Content starts
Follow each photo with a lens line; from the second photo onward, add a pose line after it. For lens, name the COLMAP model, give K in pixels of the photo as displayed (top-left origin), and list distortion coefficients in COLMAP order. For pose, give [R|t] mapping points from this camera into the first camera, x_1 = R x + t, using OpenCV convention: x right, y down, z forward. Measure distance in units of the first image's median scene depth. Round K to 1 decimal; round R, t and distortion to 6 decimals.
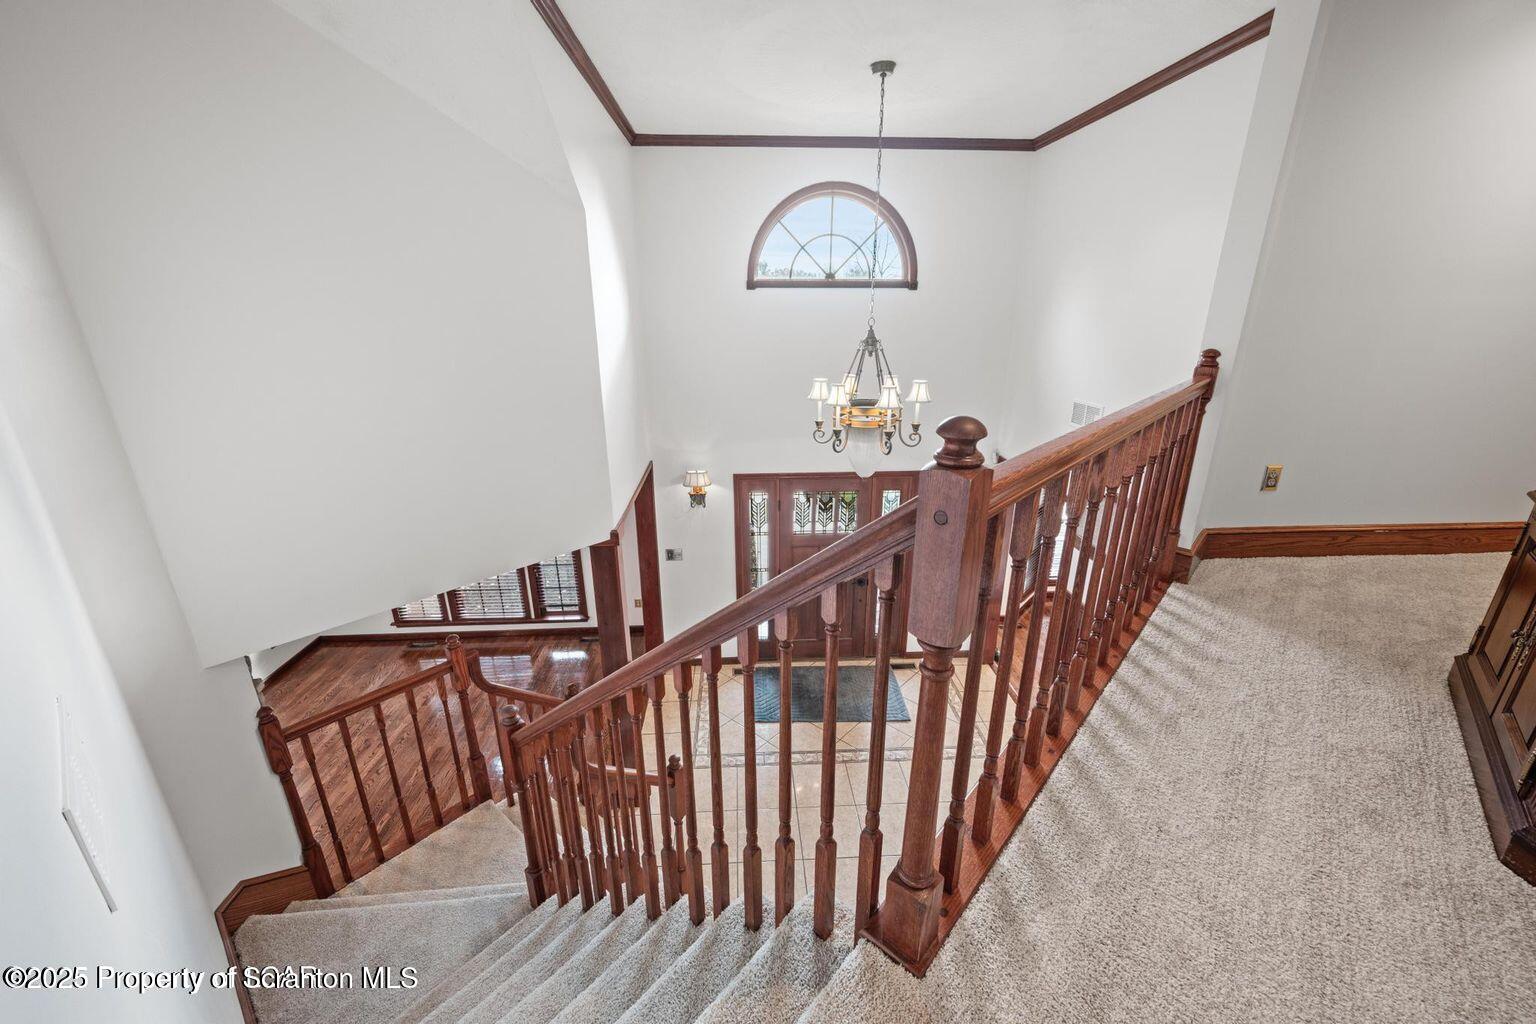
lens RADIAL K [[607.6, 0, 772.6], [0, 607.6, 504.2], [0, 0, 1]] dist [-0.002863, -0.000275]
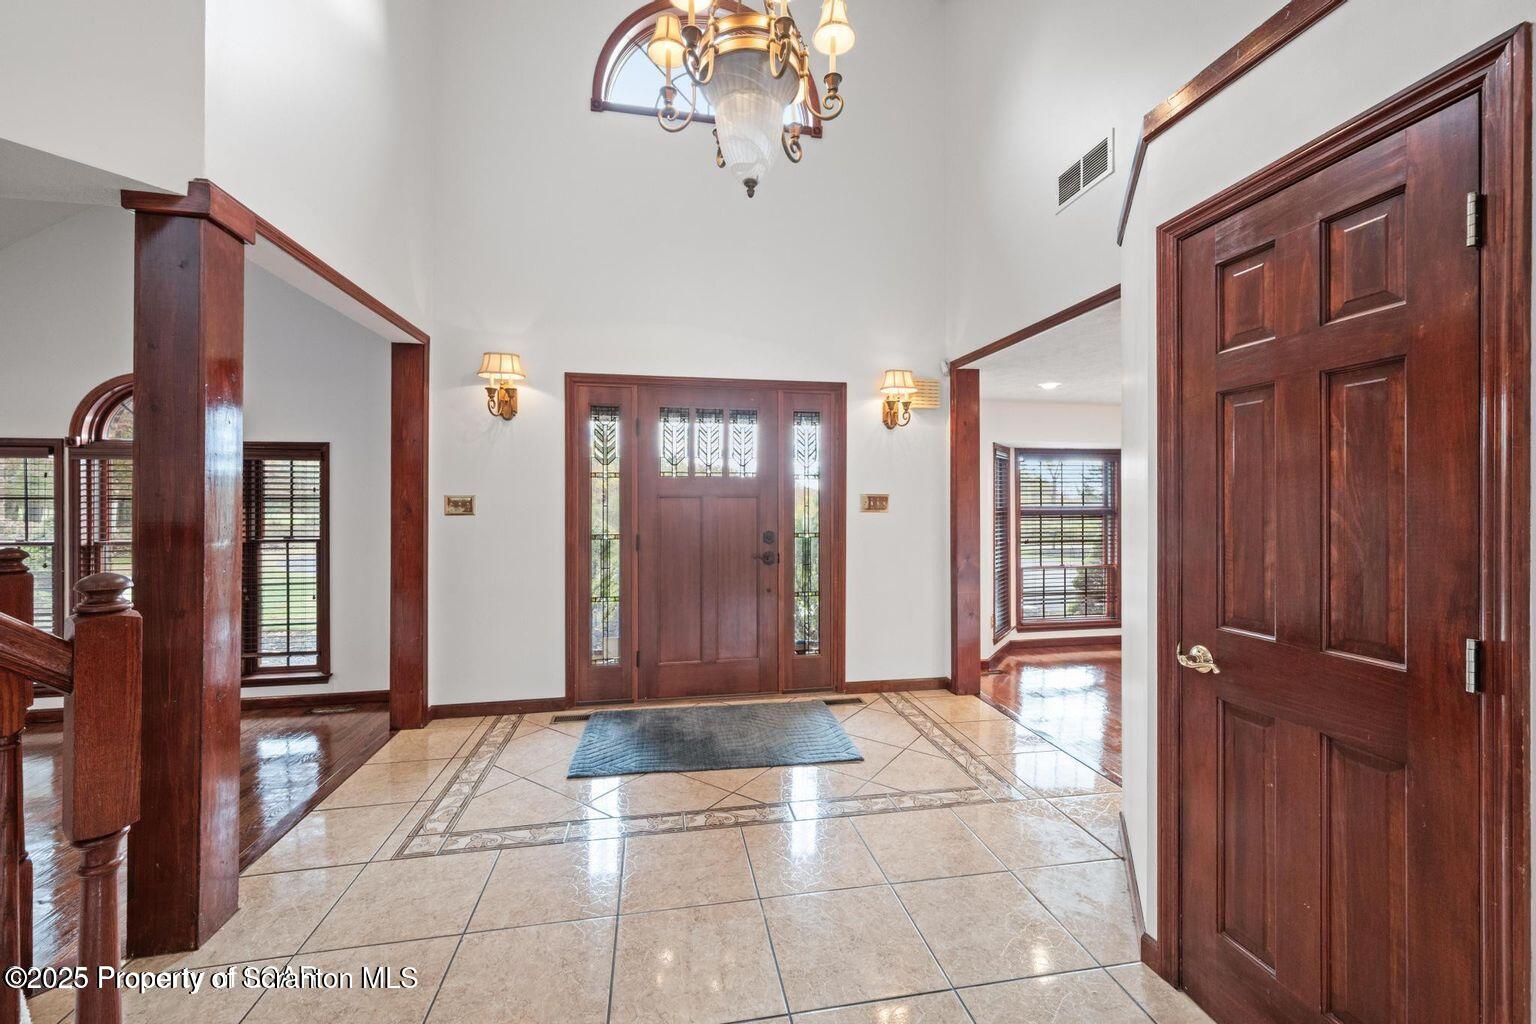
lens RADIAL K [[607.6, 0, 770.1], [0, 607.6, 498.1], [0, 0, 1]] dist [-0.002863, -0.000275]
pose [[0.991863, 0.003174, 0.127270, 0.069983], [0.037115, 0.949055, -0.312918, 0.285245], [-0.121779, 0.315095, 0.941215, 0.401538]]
Content ends
▸ **What to work on**: Select every line of the data that contains the string "pose", treating uppercase and lowercase letters as distinct.

▸ **Task solution**:
Follow each photo with a lens line; from the second photo onward, add a pose line after it. For lens, name the COLMAP model, give K in pixels of the photo as displayed (top-left origin), and list distortion coefficients in COLMAP order. For pose, give [R|t] mapping points from this camera into the first camera, x_1 = R x + t, using OpenCV convention: x right, y down, z forward. Measure distance in units of the first image's median scene depth. Round K to 1 decimal; round R, t and distortion to 6 decimals.
pose [[0.991863, 0.003174, 0.127270, 0.069983], [0.037115, 0.949055, -0.312918, 0.285245], [-0.121779, 0.315095, 0.941215, 0.401538]]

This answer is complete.